[Dataset items]
<<<<
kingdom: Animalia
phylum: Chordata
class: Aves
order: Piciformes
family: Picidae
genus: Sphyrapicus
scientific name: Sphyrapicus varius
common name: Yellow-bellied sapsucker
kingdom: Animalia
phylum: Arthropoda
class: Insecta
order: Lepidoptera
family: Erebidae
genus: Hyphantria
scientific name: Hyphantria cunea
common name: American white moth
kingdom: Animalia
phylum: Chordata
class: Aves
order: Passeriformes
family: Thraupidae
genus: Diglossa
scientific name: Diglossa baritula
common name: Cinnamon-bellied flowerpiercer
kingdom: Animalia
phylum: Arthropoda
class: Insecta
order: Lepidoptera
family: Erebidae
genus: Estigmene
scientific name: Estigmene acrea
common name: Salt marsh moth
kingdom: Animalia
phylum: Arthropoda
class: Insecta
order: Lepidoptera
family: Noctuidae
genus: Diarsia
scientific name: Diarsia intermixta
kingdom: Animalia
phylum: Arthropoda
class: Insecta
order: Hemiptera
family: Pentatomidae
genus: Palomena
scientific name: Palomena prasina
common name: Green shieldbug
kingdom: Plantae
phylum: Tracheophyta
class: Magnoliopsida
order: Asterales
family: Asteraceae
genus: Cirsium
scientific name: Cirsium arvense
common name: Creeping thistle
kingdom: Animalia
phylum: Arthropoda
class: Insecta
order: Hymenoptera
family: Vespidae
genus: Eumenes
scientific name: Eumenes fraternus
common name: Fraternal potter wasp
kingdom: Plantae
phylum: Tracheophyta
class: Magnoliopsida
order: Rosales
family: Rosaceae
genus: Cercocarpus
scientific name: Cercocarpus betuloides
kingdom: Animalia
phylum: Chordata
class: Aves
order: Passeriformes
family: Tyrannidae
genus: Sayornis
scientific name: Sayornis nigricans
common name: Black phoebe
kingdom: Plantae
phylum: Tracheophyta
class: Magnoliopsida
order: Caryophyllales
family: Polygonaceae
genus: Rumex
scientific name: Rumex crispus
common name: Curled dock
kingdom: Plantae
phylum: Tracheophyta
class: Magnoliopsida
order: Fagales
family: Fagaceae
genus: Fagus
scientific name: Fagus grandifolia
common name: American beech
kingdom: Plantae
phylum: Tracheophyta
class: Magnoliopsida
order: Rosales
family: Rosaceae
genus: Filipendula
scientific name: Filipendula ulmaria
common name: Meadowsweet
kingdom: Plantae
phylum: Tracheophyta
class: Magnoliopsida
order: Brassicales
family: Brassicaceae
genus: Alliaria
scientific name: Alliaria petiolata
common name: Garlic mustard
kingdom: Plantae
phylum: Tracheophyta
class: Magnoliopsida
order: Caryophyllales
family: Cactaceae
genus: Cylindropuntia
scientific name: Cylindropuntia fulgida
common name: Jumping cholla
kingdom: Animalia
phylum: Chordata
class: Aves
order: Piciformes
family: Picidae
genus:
>>>>
§ EXERCISE OBJECTIVE
Reproduce every line of the material above verbatim, in its original order.

§ TASK OUTPUT
kingdom: Animalia
phylum: Chordata
class: Aves
order: Piciformes
family: Picidae
genus: Sphyrapicus
scientific name: Sphyrapicus varius
common name: Yellow-bellied sapsucker
kingdom: Animalia
phylum: Arthropoda
class: Insecta
order: Lepidoptera
family: Erebidae
genus: Hyphantria
scientific name: Hyphantria cunea
common name: American white moth
kingdom: Animalia
phylum: Chordata
class: Aves
order: Passeriformes
family: Thraupidae
genus: Diglossa
scientific name: Diglossa baritula
common name: Cinnamon-bellied flowerpiercer
kingdom: Animalia
phylum: Arthropoda
class: Insecta
order: Lepidoptera
family: Erebidae
genus: Estigmene
scientific name: Estigmene acrea
common name: Salt marsh moth
kingdom: Animalia
phylum: Arthropoda
class: Insecta
order: Lepidoptera
family: Noctuidae
genus: Diarsia
scientific name: Diarsia intermixta
kingdom: Animalia
phylum: Arthropoda
class: Insecta
order: Hemiptera
family: Pentatomidae
genus: Palomena
scientific name: Palomena prasina
common name: Green shieldbug
kingdom: Plantae
phylum: Tracheophyta
class: Magnoliopsida
order: Asterales
family: Asteraceae
genus: Cirsium
scientific name: Cirsium arvense
common name: Creeping thistle
kingdom: Animalia
phylum: Arthropoda
class: Insecta
order: Hymenoptera
family: Vespidae
genus: Eumenes
scientific name: Eumenes fraternus
common name: Fraternal potter wasp
kingdom: Plantae
phylum: Tracheophyta
class: Magnoliopsida
order: Rosales
family: Rosaceae
genus: Cercocarpus
scientific name: Cercocarpus betuloides
kingdom: Animalia
phylum: Chordata
class: Aves
order: Passeriformes
family: Tyrannidae
genus: Sayornis
scientific name: Sayornis nigricans
common name: Black phoebe
kingdom: Plantae
phylum: Tracheophyta
class: Magnoliopsida
order: Caryophyllales
family: Polygonaceae
genus: Rumex
scientific name: Rumex crispus
common name: Curled dock
kingdom: Plantae
phylum: Tracheophyta
class: Magnoliopsida
order: Fagales
family: Fagaceae
genus: Fagus
scientific name: Fagus grandifolia
common name: American beech
kingdom: Plantae
phylum: Tracheophyta
class: Magnoliopsida
order: Rosales
family: Rosaceae
genus: Filipendula
scientific name: Filipendula ulmaria
common name: Meadowsweet
kingdom: Plantae
phylum: Tracheophyta
class: Magnoliopsida
order: Brassicales
family: Brassicaceae
genus: Alliaria
scientific name: Alliaria petiolata
common name: Garlic mustard
kingdom: Plantae
phylum: Tracheophyta
class: Magnoliopsida
order: Caryophyllales
family: Cactaceae
genus: Cylindropuntia
scientific name: Cylindropuntia fulgida
common name: Jumping cholla
kingdom: Animalia
phylum: Chordata
class: Aves
order: Piciformes
family: Picidae
genus:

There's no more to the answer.